Перелом наступил на второй день, ближе к вечеру, когда они без особых приключений проехали какой-то маленький городок. Погода была хорошей, теплой, и Слава, опустив стекло и подставив лицо ветру, слушал какую-то незатейливую музыку и курил — оказавшись на «свободе», он курил очень много, изголодавшись по сигаретам за время заточения в клинике. Прямая дорога просматривалась далеко вперед, сегодня было на редкость пустынно, и за полчаса не появилось ни одной машины, но Схимник смотрел в лобовое стекло так напряженно, словно «импреза» мчалась по городской улице. Почти с самого утра он не проронил ни слова, а на все попытки Славы, с некоторых пор не выносившего тишину, завязать беседу, только отрицательно или утвердительно мотал головой и болезненно щурился. Решив, что он устал, Слава предложил на какое-то время сесть за руль, но Схимник посмотрел на него с такой снисходительной усмешкой, что Слава немного обиженно пожал плечами и больше никаких предложений не выдвигал.

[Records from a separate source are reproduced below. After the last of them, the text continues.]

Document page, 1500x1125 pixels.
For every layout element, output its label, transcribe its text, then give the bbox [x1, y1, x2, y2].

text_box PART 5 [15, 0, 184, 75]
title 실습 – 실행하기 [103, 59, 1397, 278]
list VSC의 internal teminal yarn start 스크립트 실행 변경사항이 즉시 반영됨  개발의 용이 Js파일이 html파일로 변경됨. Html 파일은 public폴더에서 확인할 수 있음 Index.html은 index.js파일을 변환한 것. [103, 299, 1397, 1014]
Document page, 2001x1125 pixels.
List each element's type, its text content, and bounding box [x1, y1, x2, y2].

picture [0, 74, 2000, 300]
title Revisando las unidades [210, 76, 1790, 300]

«Импрезу», шедшую ровно и мягко, вдруг пьяно мотнуло в сторону, и Слава, развалившийся в безмятежной позе на откинутой спинке сидения, крепко стукнулся виском о дверцу и невольно взвыл от боли — и от удара, и от одновременно проснувшейся старой раны, в которую словно всадили раскаленный стержень. Машина дернулась в другую сторону, наполовину выскочив на обочину, и резко остановилась взрыв колесами землю. Славу швырнуло в лобовое стекло, но он успел удержаться, вцепившись в сидение и чуть не вывихнув себе суставы. Повернувшись, он увидел, что Схимник безвольно навалился грудью на руль, уронив руки. Мотор продолжал урчать, и радио играло какую-то развеселую глуповатую песенку.

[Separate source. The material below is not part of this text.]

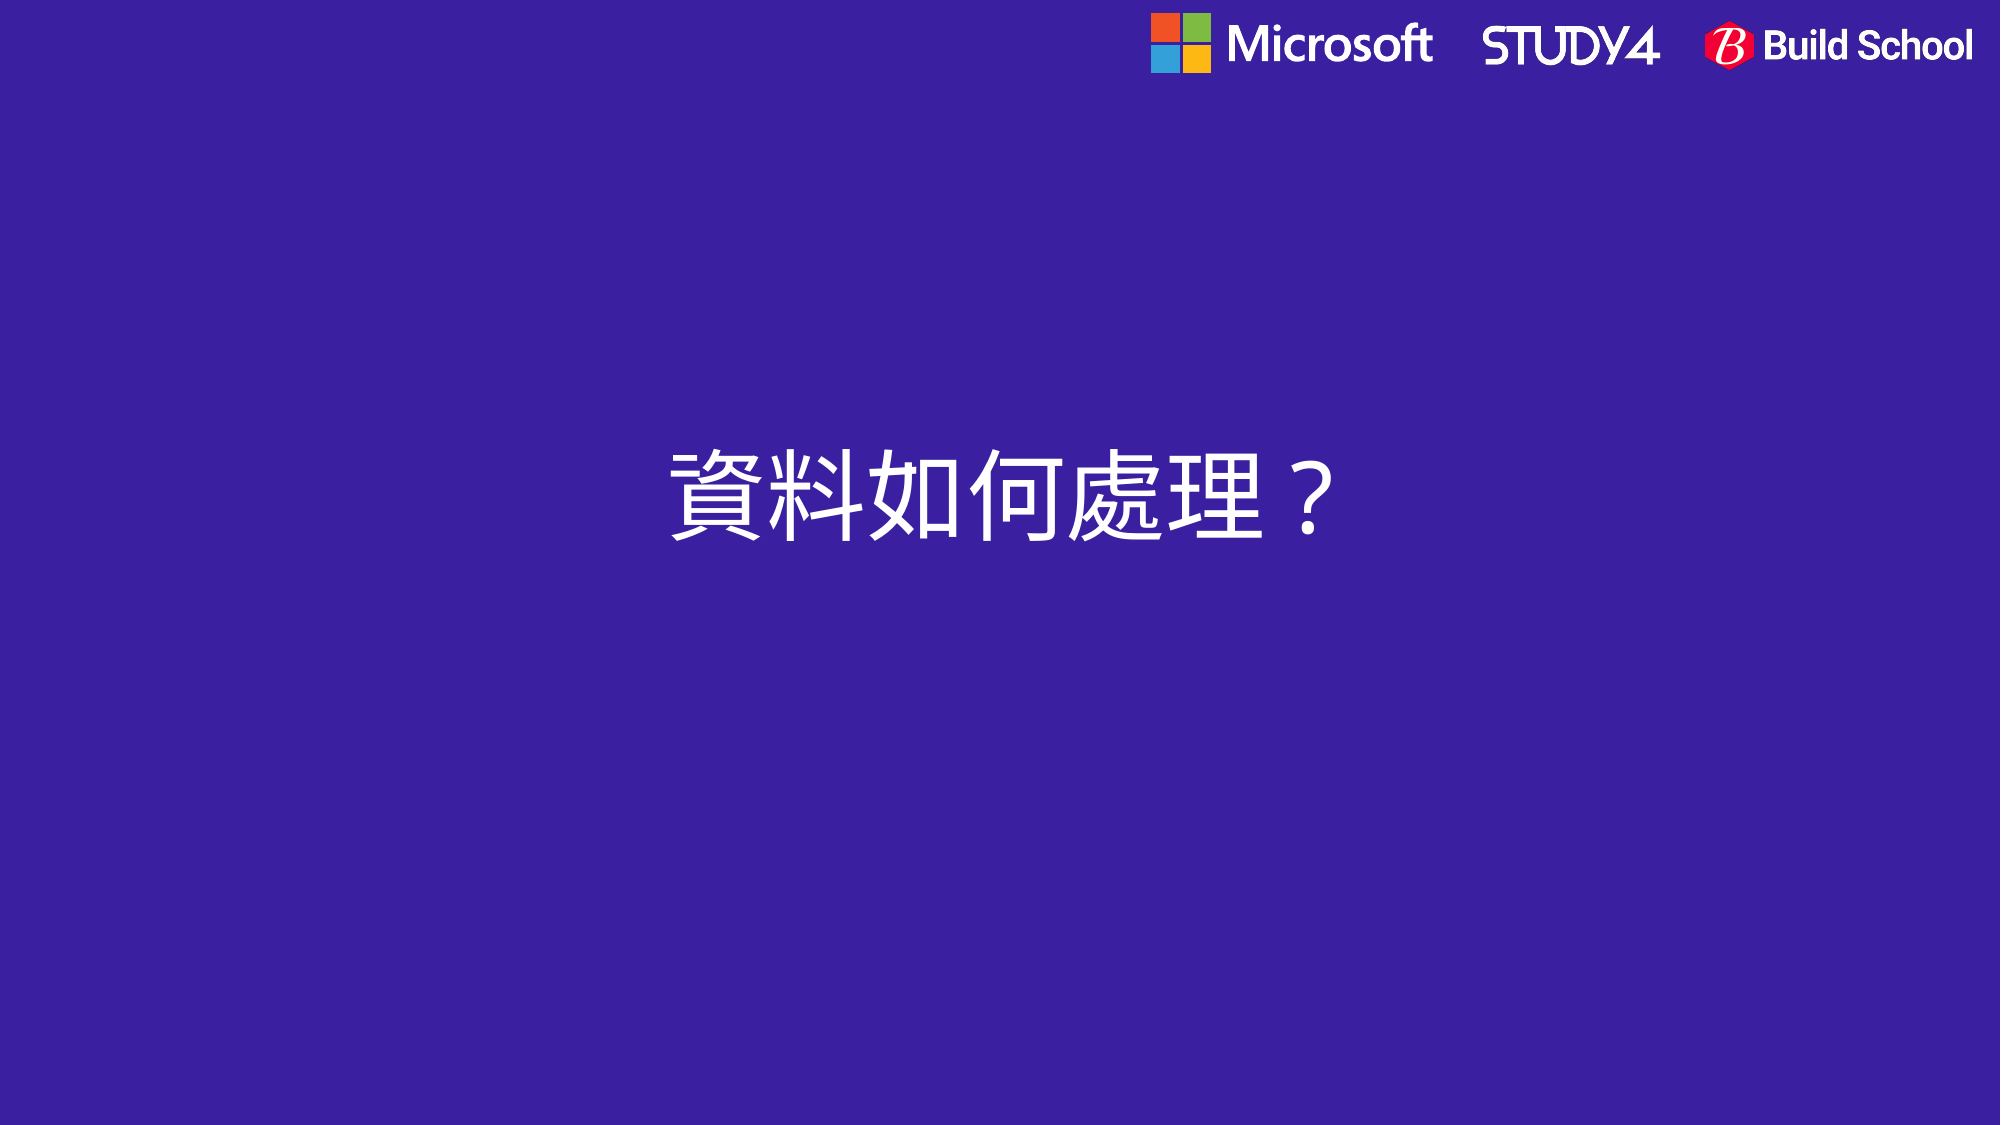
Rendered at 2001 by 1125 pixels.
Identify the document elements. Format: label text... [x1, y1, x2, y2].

— Эй… — испуганно сказал Слава, потом быстро оглядел пустынную в оба конца дорогу. Это был момент, упускать который было нельзя, и он потянулся к ручке дверцы, но тут же вспомнил про пистолет, и тотчас же тело Схимника начало сползать в сторону. Слава подхватил его и попытался толкнуть обратно, одновременно стараясь нащупать оружие, но руки Схимника вдруг пришли в движение и отбросили Славу к дверце, потом раздался металлический щелчок, и в лицо ему глянул черный зрачок дула.
— Не надо… вот этого, — хрипло сказал Схимник. Его рука с пистолетом не дрожала, но лицо горело, и в широко раскрытых глазах расползалась сизая муть. Он тяжело дышал, придерживаясь одной рукой за руль и кривя ссохшиеся губы.
— Ты мне стволом в ли-лицо не тычь, — произнес Слава со спокойной злостью, глядя на него в упор. — Пуганый уже.
— Ох ты, глядите-ка… — Схимник неожиданно засмеялся — смех был болезненным, скрежещущим. Потом он качнул пистолетом, и его рука снова застыла. — Ну, давай, пуганый, проваливай!
— Что?! — ошеломленно спросил Слава, не поняв.
— Вали, говорю! — Схимник чуть передвинулся, и его веки поползли вниз, но он тут же снова открыл глаза и облизнул губы. — Чего ты таращишься?! Не доходит?! Когда… блядь! — он дернулся и на мгновение побледнел. — Наташа твоя… ненаглядная… скорее всего снова в Симфере обретается, так что лови… попутку и вали!
Он приподнялся и бросил Славе на колени свой бумажник.
— Забирай! Считай, отпускные… Ну, чего ты ловишь?!.. — рявкнул он зло. — Пошел вон! Или я тебя, мать твою, пристрелю сейчас! Не промахнусь! Бар-ран!.. Ну?!!..
Слава отвернулся, молча смахнул с колен бумажник, вылез из машины, захлопнул за собой дверцу и быстро пошел прочь. Схимник скосил глаза на бумажник и криво усмехнулся, потом поставил пистолет на предохранитель.